Speaking in Poland on Tuesday morning, Boris Johnson told his Polish counterpart he would work with the country to take refugees, but gave no further details of whether he was prepared to offer a wider resettlement scheme.

“We stand ready clearly to take Ukrainian refugees in our own country, working with you, in considerable numbers as we always have done and always will,” the prime minister said.

Johnson described Vladimir Putin’s tactics as “barbaric and indiscriminate”, saying the Russian president was prepared to “bomb tower blocks, to send missiles into tower blocks, to kill children, as we are seeing in increasing numbers”.

On Monday, the prime minister was sent a letter from members of the One Nation Conservatives group, led by the former Home Office minister Damian Green, criticising the UK’s response and also signed by the former ministers Jeremy Hunt, Caroline Nokes and Sir Robert Buckland.

“We need sincere and immediate support for the Ukrainian people. The United Kingdom cannot flag or fail, our message must be clear: Ukrainian victims of war seeking refuge are welcome,” the letter says.

The One Nation caucus, which is often seen as a centrist grouping in the party, has about 40 members.

The shadow home secretary, Labour’s Yvette Cooper, also said the government needed to do more to help Ukrainians fleeing war and seeking to rejoin friends and family in the UK.

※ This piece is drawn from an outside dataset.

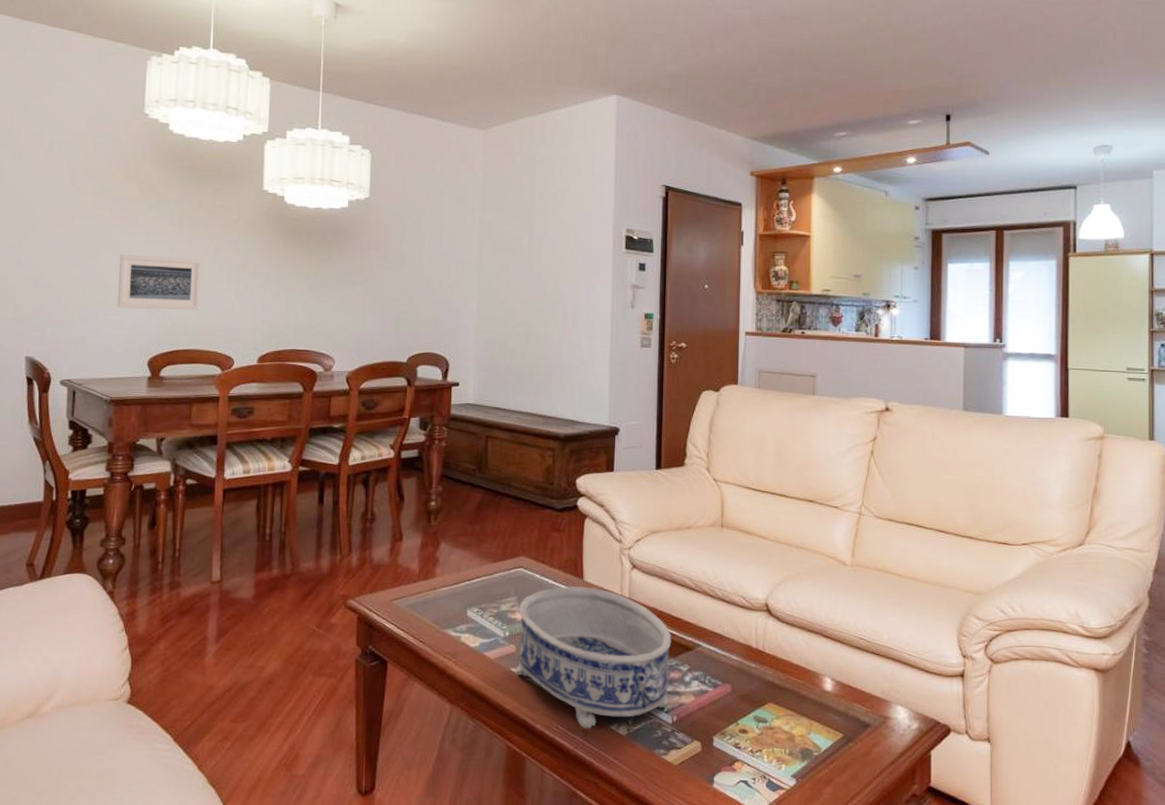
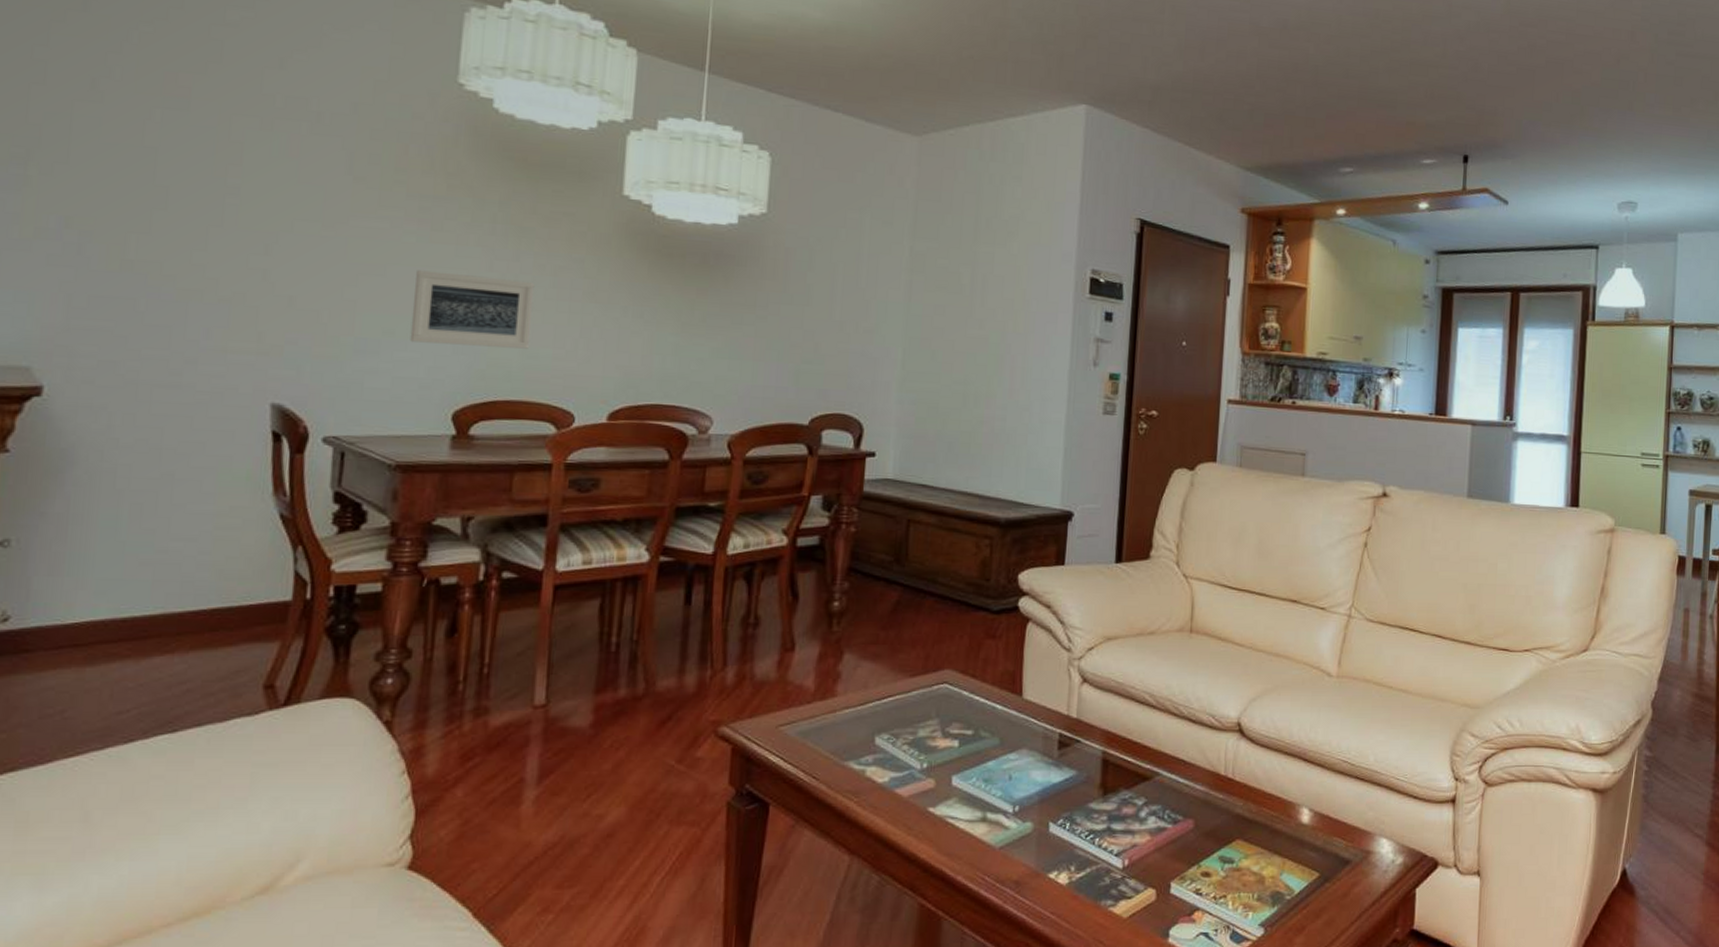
decorative bowl: present [516,586,672,729] -> none [935,705,1127,879]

She told BBC Radio 4’s Today programme: “At the moment, what the Home Office is doing is trying to just tweak the existing system. They’re trying to carry on with a version of business as usual, with a version of asking people to apply for traditional work visas or traditional visitor visas or traditional family visas that are still narrowly drawn.

“And the normal system just doesn’t work when you are facing war in Europe, when you’re facing a crisis on this scale.

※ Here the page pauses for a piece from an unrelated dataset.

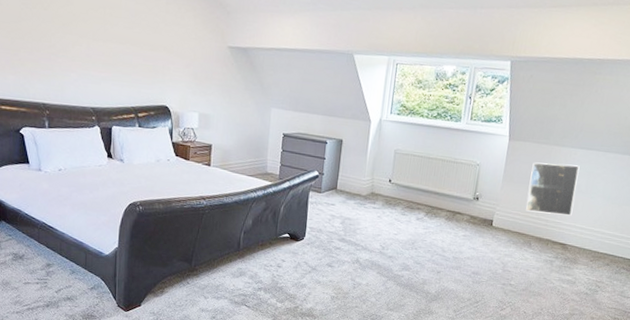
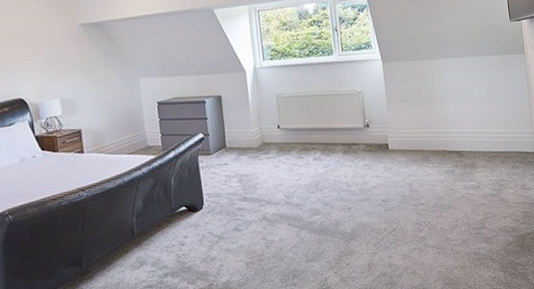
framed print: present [526,162,580,216] -> none [410,74,459,128]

“We need to be fast and flexible – that is what other countries have done in different ways and that is what we can do as well, what we have always done in the past, and I think it’s what people across the country want to do.”

Cooper added the Home Office “has simply not done the preparation”, despite weeks of warnings of a Russian invasion in Ukraine and the resulting refugee crisis.

Raab warned that Putin could respond to resistance in Ukraine with “even more barbaric tactics”.

He told Sky News: “We know that Putin will react to this, or we fear that he will react to this, with even more barbaric tactics, that’s why we must be prepared that this could be a long haul.”

The former foreign secretary added: “This is turning into a much, much more perilous misadventure for Putin than I think he realised and it has a demoralising effect on Russian forces and it has had the effect of steeling the will of the Ukrainian people.

“That’s how we will ensure Putin fails in Ukraine and we’re there for the long haul.”